Provided data Block Start
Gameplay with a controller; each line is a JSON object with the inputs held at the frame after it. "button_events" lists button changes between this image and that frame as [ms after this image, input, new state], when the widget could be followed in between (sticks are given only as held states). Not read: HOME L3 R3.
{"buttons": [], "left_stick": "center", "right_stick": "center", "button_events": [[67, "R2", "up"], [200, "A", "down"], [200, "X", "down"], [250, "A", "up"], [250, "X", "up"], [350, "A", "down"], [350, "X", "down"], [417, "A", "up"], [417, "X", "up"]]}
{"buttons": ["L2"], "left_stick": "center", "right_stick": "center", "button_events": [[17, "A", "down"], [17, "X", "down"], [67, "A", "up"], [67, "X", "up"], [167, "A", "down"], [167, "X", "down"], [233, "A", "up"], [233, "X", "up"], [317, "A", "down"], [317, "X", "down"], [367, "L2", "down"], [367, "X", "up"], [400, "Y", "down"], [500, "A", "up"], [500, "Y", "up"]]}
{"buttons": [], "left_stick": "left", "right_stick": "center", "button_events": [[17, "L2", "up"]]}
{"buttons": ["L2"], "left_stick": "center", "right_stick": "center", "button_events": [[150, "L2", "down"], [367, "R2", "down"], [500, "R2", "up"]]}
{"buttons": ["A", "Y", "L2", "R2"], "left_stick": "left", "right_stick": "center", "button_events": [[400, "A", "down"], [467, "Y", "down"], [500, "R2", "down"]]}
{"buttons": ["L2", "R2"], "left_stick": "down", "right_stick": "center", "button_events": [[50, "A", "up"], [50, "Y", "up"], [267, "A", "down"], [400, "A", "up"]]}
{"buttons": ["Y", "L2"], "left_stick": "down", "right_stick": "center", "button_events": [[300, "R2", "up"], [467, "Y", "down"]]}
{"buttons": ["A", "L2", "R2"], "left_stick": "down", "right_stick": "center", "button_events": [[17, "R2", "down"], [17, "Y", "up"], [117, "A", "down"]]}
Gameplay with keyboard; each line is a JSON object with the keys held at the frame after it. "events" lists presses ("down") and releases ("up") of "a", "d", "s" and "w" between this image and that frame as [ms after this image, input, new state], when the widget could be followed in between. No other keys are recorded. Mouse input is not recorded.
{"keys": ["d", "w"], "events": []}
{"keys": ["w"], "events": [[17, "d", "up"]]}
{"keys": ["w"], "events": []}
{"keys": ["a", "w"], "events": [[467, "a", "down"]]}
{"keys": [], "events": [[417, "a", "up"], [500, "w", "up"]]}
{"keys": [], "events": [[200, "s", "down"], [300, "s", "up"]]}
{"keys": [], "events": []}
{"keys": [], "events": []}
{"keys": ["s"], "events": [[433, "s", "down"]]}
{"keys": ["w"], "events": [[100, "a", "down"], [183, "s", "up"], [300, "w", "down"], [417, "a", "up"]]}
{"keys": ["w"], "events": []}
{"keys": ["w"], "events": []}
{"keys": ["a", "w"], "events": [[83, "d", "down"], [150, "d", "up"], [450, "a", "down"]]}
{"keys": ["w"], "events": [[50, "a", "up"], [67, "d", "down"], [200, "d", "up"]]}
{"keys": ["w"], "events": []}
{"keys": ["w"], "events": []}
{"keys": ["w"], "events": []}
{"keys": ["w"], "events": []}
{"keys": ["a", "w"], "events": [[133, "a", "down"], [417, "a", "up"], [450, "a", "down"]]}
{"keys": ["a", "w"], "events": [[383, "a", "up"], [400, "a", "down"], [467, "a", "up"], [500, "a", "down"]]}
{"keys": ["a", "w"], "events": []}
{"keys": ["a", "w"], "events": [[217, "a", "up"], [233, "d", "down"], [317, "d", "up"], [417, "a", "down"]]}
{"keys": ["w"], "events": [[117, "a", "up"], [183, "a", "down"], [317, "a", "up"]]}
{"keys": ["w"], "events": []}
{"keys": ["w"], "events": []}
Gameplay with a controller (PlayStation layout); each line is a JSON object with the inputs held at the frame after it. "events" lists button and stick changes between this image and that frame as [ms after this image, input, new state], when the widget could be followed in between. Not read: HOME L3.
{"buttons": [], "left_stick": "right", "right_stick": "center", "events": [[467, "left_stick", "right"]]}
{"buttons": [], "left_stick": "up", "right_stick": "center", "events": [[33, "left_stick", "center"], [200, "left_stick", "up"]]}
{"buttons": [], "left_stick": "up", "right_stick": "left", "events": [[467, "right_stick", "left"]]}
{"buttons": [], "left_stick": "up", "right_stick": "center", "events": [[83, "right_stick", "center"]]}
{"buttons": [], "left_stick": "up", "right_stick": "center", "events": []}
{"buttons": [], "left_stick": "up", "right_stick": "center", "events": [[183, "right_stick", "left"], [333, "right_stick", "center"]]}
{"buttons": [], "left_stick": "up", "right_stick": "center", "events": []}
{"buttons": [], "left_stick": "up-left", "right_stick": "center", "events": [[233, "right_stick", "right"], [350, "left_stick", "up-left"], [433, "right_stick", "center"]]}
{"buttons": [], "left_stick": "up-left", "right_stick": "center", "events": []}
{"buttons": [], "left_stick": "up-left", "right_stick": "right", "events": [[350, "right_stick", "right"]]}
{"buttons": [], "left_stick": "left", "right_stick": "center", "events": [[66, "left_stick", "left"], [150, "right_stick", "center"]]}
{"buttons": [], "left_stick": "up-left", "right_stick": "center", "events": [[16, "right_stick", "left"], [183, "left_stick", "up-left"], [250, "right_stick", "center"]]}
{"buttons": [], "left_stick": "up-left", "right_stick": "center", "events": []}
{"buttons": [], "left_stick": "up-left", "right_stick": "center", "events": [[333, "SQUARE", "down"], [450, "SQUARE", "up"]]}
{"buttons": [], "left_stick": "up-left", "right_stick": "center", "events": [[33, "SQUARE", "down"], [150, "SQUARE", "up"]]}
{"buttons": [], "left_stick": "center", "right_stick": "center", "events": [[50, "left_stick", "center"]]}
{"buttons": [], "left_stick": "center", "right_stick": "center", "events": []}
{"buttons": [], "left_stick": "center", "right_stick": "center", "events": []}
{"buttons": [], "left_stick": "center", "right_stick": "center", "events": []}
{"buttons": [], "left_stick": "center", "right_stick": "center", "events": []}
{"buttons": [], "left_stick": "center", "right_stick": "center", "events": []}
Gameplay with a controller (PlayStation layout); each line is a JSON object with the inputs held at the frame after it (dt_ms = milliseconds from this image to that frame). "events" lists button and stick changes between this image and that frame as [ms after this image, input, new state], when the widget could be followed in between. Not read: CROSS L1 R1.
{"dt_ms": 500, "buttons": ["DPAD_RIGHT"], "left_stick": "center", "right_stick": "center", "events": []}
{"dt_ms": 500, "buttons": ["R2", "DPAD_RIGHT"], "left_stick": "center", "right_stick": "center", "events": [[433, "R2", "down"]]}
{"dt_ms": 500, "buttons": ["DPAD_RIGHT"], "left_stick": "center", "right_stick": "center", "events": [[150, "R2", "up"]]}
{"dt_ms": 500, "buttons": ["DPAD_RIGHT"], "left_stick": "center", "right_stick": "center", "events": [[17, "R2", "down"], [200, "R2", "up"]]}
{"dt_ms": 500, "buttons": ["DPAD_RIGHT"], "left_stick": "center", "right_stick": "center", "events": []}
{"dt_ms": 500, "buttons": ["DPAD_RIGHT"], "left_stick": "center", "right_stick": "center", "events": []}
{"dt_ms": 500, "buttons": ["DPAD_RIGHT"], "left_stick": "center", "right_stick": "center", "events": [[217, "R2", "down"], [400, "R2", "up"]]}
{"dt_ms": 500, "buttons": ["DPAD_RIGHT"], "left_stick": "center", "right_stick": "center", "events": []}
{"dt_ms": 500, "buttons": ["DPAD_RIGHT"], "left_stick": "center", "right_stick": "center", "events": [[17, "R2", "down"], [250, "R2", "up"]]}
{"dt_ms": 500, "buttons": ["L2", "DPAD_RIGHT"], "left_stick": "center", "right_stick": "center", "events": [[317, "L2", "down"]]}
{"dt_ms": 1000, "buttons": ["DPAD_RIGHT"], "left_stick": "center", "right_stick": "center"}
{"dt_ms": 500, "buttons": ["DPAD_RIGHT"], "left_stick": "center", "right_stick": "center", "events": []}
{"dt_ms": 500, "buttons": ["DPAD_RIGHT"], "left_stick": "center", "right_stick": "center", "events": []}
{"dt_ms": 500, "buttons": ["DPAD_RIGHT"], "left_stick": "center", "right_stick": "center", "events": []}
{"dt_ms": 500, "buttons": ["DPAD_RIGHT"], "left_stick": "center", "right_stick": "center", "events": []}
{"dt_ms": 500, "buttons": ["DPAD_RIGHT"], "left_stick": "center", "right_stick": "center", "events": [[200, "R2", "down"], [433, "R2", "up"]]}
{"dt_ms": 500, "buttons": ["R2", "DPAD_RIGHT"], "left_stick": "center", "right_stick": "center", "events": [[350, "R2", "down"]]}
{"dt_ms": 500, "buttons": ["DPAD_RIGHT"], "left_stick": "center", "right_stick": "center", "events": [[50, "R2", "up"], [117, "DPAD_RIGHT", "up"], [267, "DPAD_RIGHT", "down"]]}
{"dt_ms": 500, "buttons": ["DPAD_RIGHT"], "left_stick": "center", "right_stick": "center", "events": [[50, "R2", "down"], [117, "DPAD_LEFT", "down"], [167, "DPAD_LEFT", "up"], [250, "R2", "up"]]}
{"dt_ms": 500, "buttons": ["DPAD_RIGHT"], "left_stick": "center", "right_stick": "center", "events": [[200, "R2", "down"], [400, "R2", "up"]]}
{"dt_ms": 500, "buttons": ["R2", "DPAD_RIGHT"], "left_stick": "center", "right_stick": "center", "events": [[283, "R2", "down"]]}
Provided data Block End
• **Work required**
Only the number is wanted: how many lines in the data include the word "image"?

• **Task solution**
4